Discussion in 'Anything goes' started by flaming_mo, Jun 18, 2006.

  1. alleyallen

    alleyallen Guest

    Leave it to trounced to take the "hang 'em high" attitude on this.
     
  2. trounced

    trounced Active Member

    I stated my position on this from the very beginning, while nearly everyone else was sharpening the blade on the guillotine and putting the poison in the needle to use against any Duke lacrosse player. I'll continue to stand by my position.
     
  3. poindexter

    poindexter Well-Known Member

    Do people really think at this point that a rape has been committed?

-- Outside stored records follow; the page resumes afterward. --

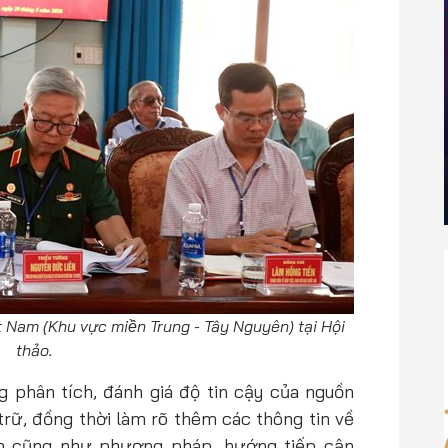
Việt Nam (Khu vực miền Trung - Tây Nguyên) tại Hội
thảo.
ng phân tích, đánh giá độ tin cậy của nguồn
ưu trữ, đồng thời làm rõ thêm các thông tin về
inh cũng như phương pháp, hướng tiếp cận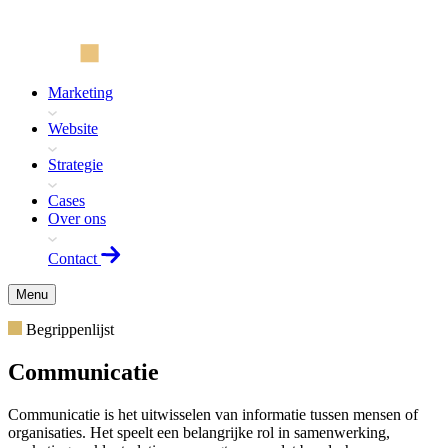
Marketing
Website
Strategie
Cases
Over ons
Contact
Menu
Begrippenlijst
Communicatie
Communicatie is het uitwisselen van informatie tussen mensen of
organisaties. Het speelt een belangrijke rol in samenwerking,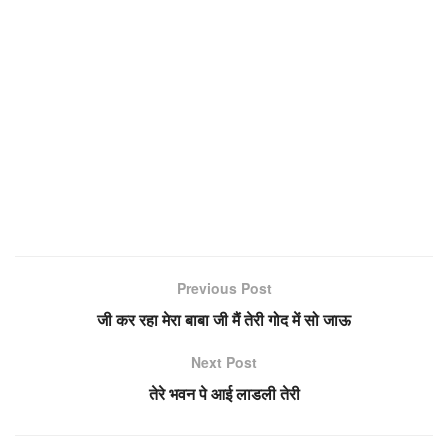
Previous Post
जी कर रहा मेरा बाबा जी मैं तेरी गोद में सो जाऊ
Next Post
तेरे भवन पे आई लाडली तेरी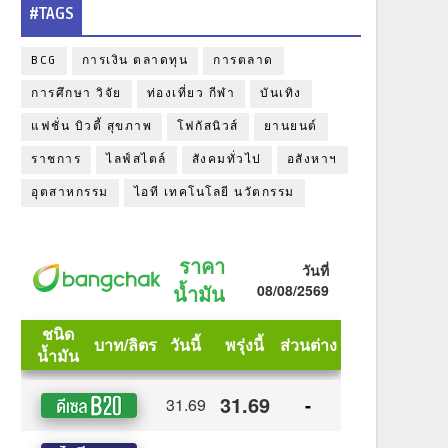
#TAGS
BCG
การเงิน ตลาดทุน
การตลาด
การศึกษา วิจัย
ท่องเที่ยว กีฬา
บันเทิง
แฟชั่น บิวตี้ สุขภาพ
โฟกัสนิวส์
ยานยนต์
ราชการ
ไลฟ์สไตล์
สังคมทั่วไป
อสังหาฯ
อุตสาหกรรม
ไอที เทคโนโลยี นวัตกรรม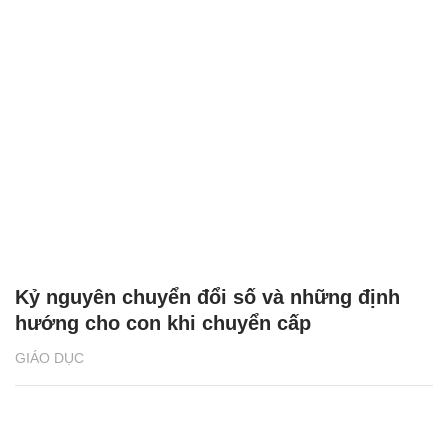
Kỷ nguyên chuyển đổi số và những định
hướng cho con khi chuyển cấp
GIÁO DỤC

    And the courtroom is the LAST place where the truth can be found. I'm much more likely to see courtrooms containing more of biases, lies, jury nullification, and lawyer parlor tricks than the truth. I don't know what courtrooms you guys have been in but finding the truth is pretty far down the list of priorities in a U.S. courtroom.
     
  4. Nonsense.
    Carry on.
     
  5. poindexter

    poindexter Well-Known Member

    C'mon, dude.

    A criminal trial is nothing about "finding the truth". Who are we kidding here?
     
  6. Ben_Hecht

    Ben_Hecht Active Member

    So long as the popular definition of a "good lawyer" is someone who keeps lawbreakers out of jail . . .
     
  7. terrier

    terrier Well-Known Member

    I think the lesson we've all learned from this is to steer clear of the school bullies.
    If anybody saw the recent Rolling Stone article, it takes on the culture at Duke where much of the female student body (obviously of different socialeconomic status than the accuser) is trying to engage lacrosse players for sex as a status thing, even if they often get treated like dung afterward. What happened that night may not rise to the level of proveable rape, but this article certainly explains the entitled attitudes these guys and their social and legal posse strut around with, and why many Duke girls (including the female lacrosse team) are knee-jerkedly defending these guys. It only reinforces the arrogance we've seen on display.
    There's so much resentment toward the victim because, regardless of whether or not her charges are true, she's blown the lid off a toxic campus culture the rich kids are used to smoothing over for fun, profit and career advancement.
     
  8. trounced

    trounced Active Member

    This differs from almost every other college campus in what way?
     
  9. flaming_mo

    flaming_mo Guest

    I read the RS article, and it was a great read, but it didn't convince me that the sexual culture at Duke is any different than any other major American university.
     
  10. MacDaddy

    MacDaddy Active Member

    I think the lesson is actually that being presumptuous is dangerous. There were a lot of assumptions and judgments made on both sides of this issue regardless of how information was available to support such assumptions and judgments.
     
  11. Actually, it's the only place we have to do that in regards to criminal matters. I certainly am not going to leave it up to journalists, Internet cowboys, and tactical pre-trial leaking from either side.
     
  12. alleyallen

    alleyallen Guest

    Poin, the truth has to come out somewhere. If not in the courts, then where? Certainly there are journalists out there willing to champion certain causes for a story, but what about those people not entitled enough to be Duke lacrosse players (or a senator, judge, wealthy individual, pretty white girl, etc.)? Where does the average person turn to for the truth to come out, other than the courtroom or with a baseball bat upside someone's head?

    The system may not work perfectly, especially with lawyers stinking worse than a pile of dead skunk livers, but what else do we have to depend on at this point?